What is being asked. Please output exactly the part of the records below that opens with the line containing "838,192 818,210 825,213" and closes with the line containing "691,243 689,246 647,263", both lines included, and nothing else.

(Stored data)
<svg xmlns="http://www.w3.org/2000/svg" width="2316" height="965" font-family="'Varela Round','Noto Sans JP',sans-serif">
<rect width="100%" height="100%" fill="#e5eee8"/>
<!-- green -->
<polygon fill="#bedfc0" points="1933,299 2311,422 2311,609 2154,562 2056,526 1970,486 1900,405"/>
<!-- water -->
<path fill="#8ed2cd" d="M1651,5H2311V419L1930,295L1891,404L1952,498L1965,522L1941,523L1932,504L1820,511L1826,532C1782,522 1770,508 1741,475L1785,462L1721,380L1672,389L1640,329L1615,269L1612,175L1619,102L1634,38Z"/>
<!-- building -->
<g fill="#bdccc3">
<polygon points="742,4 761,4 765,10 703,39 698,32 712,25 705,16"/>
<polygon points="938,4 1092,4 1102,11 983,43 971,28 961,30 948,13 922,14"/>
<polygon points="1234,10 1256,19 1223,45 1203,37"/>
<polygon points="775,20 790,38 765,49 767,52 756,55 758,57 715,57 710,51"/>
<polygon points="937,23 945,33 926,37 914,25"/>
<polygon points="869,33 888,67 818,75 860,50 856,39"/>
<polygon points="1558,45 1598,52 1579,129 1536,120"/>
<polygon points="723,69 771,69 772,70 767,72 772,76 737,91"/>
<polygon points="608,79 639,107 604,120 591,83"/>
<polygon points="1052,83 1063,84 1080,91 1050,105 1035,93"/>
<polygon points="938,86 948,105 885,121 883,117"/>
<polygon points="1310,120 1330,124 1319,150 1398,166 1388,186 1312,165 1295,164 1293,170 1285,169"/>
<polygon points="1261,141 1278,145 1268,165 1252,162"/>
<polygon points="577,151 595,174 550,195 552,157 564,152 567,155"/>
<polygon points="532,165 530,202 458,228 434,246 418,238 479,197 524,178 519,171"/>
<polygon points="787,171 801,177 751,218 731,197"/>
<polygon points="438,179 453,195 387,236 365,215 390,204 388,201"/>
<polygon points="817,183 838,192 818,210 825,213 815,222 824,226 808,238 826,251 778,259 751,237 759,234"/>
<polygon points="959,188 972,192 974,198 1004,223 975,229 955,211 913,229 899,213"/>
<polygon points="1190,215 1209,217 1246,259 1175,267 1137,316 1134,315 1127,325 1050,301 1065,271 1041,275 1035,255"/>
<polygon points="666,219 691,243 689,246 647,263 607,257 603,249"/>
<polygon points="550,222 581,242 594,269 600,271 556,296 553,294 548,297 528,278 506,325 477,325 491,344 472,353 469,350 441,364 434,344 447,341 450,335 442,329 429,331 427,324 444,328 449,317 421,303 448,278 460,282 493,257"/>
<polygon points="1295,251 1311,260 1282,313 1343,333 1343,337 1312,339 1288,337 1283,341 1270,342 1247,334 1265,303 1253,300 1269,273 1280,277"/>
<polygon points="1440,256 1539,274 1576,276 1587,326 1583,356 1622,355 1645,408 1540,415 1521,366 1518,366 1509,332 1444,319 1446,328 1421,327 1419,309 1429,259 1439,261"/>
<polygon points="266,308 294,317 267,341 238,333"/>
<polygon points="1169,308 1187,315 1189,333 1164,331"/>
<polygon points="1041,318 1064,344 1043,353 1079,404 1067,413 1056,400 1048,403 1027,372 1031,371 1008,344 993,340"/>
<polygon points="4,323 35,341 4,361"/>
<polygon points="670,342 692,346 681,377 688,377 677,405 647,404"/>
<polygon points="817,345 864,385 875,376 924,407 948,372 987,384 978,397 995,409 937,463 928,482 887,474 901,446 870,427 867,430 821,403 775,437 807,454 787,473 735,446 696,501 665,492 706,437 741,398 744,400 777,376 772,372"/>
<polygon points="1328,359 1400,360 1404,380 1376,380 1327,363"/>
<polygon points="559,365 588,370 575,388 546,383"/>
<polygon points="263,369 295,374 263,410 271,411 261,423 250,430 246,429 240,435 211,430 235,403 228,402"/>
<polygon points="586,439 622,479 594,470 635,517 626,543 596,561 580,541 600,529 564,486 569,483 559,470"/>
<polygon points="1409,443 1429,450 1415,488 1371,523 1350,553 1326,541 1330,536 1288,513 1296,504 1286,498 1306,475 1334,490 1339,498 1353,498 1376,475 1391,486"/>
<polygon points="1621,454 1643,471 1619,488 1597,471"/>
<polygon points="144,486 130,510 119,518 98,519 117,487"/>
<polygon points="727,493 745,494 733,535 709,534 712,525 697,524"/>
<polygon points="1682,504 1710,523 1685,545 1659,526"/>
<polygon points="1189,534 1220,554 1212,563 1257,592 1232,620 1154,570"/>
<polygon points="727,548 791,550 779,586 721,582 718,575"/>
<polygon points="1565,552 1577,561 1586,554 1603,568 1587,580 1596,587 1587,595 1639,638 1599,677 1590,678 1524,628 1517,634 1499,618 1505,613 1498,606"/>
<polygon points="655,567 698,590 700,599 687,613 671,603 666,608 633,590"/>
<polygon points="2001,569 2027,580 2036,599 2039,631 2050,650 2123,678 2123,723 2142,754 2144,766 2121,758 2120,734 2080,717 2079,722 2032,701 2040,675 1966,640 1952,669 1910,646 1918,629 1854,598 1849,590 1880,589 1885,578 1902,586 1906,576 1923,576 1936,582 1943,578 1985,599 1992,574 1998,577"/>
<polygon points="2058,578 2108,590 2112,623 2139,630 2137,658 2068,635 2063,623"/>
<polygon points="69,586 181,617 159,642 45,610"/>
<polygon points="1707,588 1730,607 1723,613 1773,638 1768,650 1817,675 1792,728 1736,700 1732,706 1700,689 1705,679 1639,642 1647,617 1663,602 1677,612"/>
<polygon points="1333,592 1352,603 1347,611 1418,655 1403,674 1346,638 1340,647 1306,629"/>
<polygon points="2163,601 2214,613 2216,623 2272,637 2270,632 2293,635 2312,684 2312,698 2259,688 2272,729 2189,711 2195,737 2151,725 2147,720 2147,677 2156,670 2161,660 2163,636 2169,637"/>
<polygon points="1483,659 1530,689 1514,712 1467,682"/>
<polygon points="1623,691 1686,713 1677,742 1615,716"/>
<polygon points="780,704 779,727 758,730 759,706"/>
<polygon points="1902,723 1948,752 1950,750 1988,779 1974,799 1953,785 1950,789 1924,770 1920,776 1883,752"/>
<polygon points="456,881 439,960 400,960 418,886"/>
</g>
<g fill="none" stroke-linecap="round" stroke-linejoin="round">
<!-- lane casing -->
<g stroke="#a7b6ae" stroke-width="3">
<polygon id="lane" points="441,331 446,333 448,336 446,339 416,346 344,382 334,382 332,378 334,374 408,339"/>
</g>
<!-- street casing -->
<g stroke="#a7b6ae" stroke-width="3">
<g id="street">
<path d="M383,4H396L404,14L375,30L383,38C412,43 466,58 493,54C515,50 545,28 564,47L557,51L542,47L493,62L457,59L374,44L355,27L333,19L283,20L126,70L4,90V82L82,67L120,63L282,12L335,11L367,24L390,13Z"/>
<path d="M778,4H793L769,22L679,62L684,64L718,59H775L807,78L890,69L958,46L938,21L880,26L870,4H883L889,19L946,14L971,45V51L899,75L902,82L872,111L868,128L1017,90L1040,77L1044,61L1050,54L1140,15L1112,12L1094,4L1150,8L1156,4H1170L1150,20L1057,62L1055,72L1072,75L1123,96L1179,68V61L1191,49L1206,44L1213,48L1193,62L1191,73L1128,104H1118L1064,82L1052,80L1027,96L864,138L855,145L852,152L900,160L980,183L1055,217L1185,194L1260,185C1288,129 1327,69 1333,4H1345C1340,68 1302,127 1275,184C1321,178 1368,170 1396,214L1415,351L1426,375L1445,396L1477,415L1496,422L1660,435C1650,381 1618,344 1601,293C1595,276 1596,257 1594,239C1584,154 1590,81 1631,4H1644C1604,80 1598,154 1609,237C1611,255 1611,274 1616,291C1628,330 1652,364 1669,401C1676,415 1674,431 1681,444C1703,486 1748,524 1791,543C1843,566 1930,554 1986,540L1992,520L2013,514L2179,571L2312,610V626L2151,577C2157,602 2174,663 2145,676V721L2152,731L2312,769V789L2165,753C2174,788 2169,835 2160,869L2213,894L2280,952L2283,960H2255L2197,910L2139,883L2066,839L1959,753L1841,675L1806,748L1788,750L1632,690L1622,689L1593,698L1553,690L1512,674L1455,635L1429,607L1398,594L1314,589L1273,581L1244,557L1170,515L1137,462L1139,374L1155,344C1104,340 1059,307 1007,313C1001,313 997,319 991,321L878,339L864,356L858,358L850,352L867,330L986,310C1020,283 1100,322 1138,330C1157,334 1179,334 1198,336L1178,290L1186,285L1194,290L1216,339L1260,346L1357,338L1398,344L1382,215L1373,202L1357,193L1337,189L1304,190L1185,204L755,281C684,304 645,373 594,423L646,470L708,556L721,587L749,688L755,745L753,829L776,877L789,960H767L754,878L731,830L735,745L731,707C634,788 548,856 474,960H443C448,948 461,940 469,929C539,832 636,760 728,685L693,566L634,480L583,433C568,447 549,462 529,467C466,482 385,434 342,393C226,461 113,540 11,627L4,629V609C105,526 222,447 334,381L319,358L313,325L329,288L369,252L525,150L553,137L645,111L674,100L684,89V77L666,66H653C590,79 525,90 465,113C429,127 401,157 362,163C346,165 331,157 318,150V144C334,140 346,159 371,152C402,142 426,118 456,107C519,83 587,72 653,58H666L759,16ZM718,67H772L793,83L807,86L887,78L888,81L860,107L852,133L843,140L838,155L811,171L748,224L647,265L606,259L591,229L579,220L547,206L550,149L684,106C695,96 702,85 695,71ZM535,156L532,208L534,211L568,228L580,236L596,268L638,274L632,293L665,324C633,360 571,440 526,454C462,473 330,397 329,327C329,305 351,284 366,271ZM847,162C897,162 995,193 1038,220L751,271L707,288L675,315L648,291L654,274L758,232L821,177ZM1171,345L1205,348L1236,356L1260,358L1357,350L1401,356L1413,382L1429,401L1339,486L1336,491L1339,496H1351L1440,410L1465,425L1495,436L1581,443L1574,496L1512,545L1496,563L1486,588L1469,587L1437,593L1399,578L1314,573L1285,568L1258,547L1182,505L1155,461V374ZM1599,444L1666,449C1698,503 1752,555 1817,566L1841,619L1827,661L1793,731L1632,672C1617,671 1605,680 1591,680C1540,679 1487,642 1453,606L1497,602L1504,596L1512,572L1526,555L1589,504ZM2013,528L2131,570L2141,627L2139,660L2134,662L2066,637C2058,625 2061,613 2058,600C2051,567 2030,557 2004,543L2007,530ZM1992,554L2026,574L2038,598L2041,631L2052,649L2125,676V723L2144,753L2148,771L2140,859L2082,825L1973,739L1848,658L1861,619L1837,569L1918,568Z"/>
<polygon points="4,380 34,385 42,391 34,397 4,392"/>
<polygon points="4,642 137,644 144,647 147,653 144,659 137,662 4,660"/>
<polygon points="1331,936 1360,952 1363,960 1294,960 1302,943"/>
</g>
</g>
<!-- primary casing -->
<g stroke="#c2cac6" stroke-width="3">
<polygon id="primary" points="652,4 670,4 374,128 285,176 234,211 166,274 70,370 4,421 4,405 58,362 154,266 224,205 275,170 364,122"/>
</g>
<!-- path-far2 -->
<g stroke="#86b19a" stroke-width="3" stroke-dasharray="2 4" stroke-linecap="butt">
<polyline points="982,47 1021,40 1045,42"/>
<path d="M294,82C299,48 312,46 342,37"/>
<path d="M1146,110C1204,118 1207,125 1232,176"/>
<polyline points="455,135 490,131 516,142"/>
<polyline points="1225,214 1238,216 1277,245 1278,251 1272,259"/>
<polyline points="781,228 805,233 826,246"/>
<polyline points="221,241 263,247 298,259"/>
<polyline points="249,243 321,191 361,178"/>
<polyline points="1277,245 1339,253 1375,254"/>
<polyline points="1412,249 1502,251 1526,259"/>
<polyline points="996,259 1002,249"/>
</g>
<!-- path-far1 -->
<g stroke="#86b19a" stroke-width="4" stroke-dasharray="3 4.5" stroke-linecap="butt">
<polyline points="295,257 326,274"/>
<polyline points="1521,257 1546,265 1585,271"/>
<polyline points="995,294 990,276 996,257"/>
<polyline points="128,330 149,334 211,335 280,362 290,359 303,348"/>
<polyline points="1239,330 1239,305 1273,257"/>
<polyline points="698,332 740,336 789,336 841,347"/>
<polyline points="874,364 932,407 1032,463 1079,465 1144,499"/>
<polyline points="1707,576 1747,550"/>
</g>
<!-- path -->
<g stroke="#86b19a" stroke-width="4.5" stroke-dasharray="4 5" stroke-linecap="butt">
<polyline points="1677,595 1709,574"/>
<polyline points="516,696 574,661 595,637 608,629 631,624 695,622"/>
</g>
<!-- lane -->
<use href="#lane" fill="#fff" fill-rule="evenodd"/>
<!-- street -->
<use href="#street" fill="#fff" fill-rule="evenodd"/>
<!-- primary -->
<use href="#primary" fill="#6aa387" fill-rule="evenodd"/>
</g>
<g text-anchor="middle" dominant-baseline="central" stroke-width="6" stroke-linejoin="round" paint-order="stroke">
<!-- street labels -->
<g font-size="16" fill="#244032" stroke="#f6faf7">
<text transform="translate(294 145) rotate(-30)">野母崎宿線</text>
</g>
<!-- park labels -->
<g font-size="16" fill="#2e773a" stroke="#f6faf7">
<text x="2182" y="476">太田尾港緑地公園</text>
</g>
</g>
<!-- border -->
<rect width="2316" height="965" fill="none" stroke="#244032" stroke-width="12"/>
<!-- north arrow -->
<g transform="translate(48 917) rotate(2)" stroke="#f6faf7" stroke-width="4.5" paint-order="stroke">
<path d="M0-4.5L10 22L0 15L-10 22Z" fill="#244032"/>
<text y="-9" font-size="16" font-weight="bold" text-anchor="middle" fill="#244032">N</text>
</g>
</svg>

Task answer.
<polygon points="817,183 838,192 818,210 825,213 815,222 824,226 808,238 826,251 778,259 751,237 759,234"/>
<polygon points="959,188 972,192 974,198 1004,223 975,229 955,211 913,229 899,213"/>
<polygon points="1190,215 1209,217 1246,259 1175,267 1137,316 1134,315 1127,325 1050,301 1065,271 1041,275 1035,255"/>
<polygon points="666,219 691,243 689,246 647,263 607,257 603,249"/>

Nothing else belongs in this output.